Unemployment Stagnated in July

The Department of Labor released a sobering report today that underscores employment may not be growing as fast as economists had expected.

In July nonfarm employment added 32,000 jobs over the previous month and the unemployment rate stagnated at 5.5%. This advance estimate is a far cry from the expected payroll growth of 215,000, according to a survey by the Dow Jones Newswires and CNBC.

The dwindling growth of the employment rate may signal the maturity of the current economic recovery.
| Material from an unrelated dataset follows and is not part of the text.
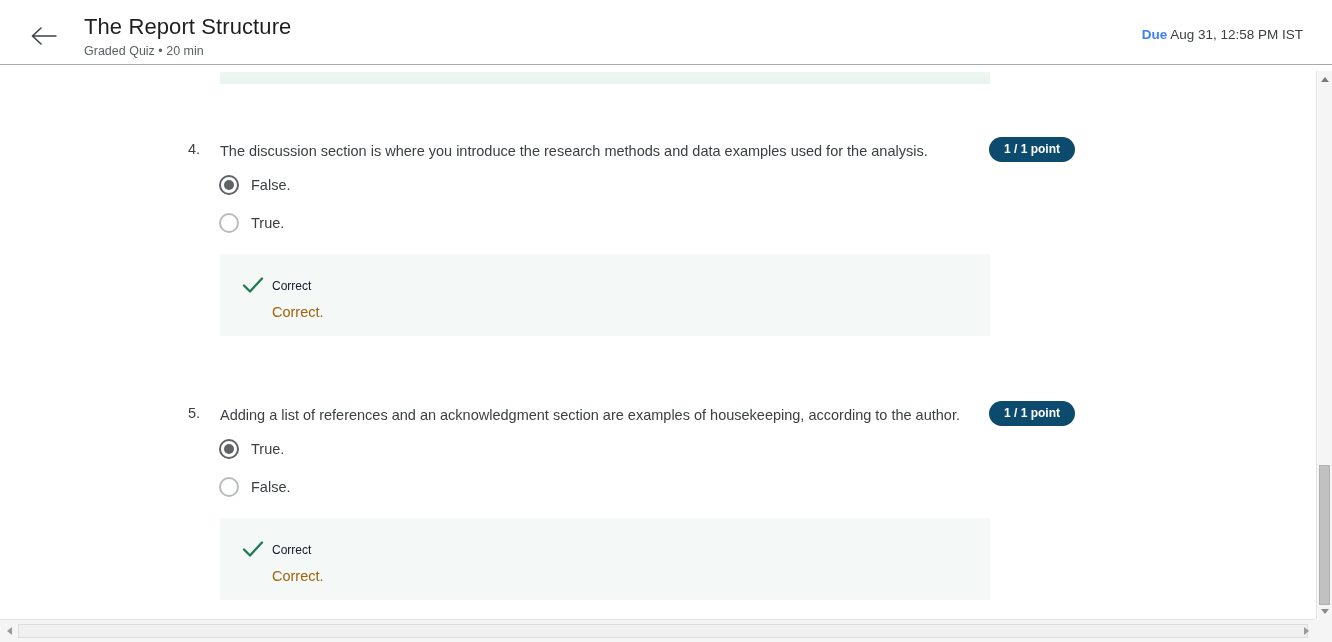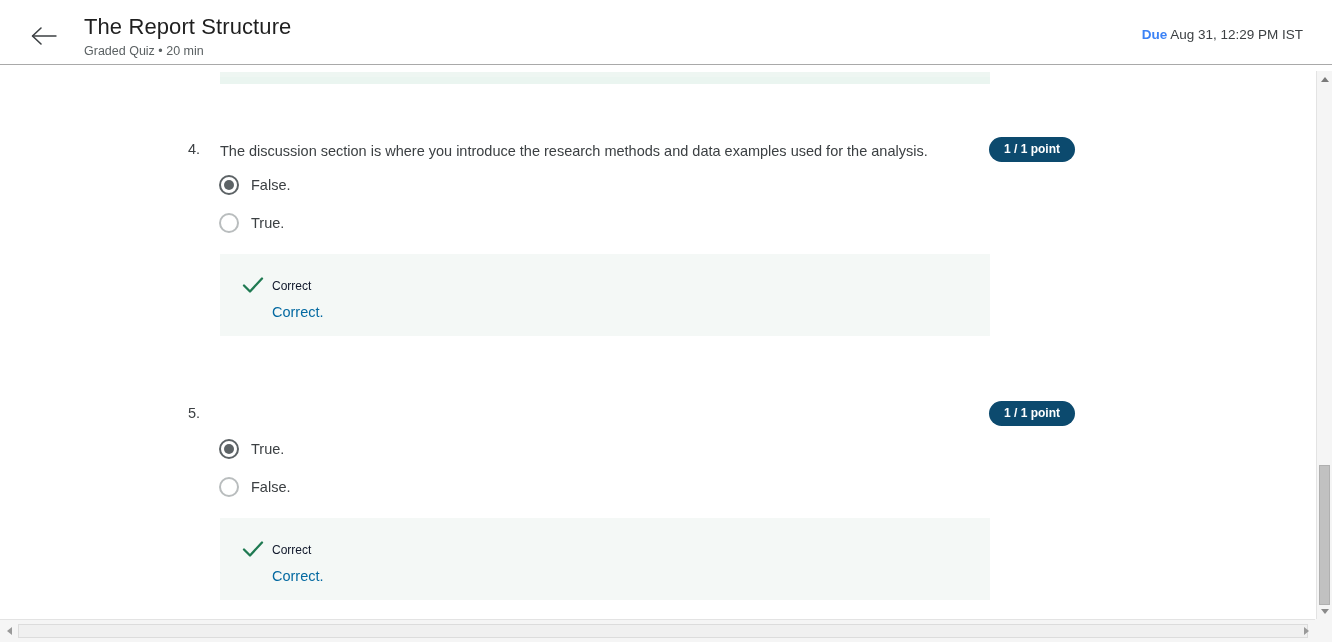"Aug 31, 12:29 PM IST" span { text: 12:29 -> 12:58 }
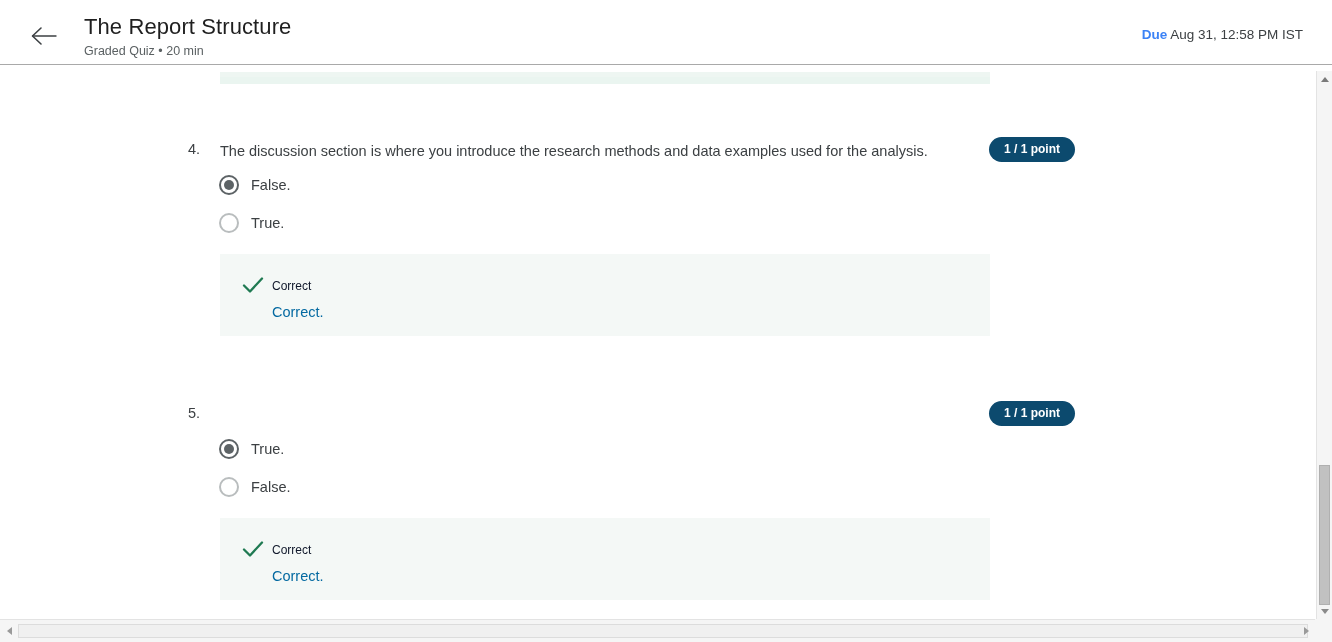"Correct." .fb-body { color: #0369a1 -> #a16207 }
These advance estimates indicate some consistency with a report released recently by the Bureau of Economic Analysis (BEA) indicating that growth of disposable personal income, or consumers’ total income less taxes, slowed its growth to 0.2% in June. Disposable personal income increased 0.5% in May by comparison.

(For more economic analysis, see “Consumers Get Thrifty as Manufacturing Accelerates”)

In July truck transportation jobs stagnated at a seasonally adjusted 1,358,600 over the previous month. If the advance estimate is not revised upwards, this will mark the first month since September 2003 that the trucking industry has not expanded its payroll.

Drivers are continuing to be in high demand, however, as evidenced by carriers across the board offering higher pay and more incentives to expand fleet capacity.

(See today’s Werner Upping Driver Pay)

The manufacturing sector has added 10,000 more jobs. Since January the sector has added 91,000 jobs.

Heavy truck OEMs are continuing to add shifts in their manufacturing plants to boost output in response to mounting Class 8 orders. In late July, for example, Freightliner announced it would hire 700 employees to add a second shift to its plant in Portland, OR.

Steve Latin-Kasper, National Truck Equipment Association (NTEA) market data and research director, said it’s too early to tell if the economy is really slowing down based on recent government reports.

“I wouldn’t want to draw any conclusions based on one month’s worth of preliminary data— these reports don’t indicate a trend— there have been too many preliminary reports that have been upwardly revised,” Latin-Kasper said.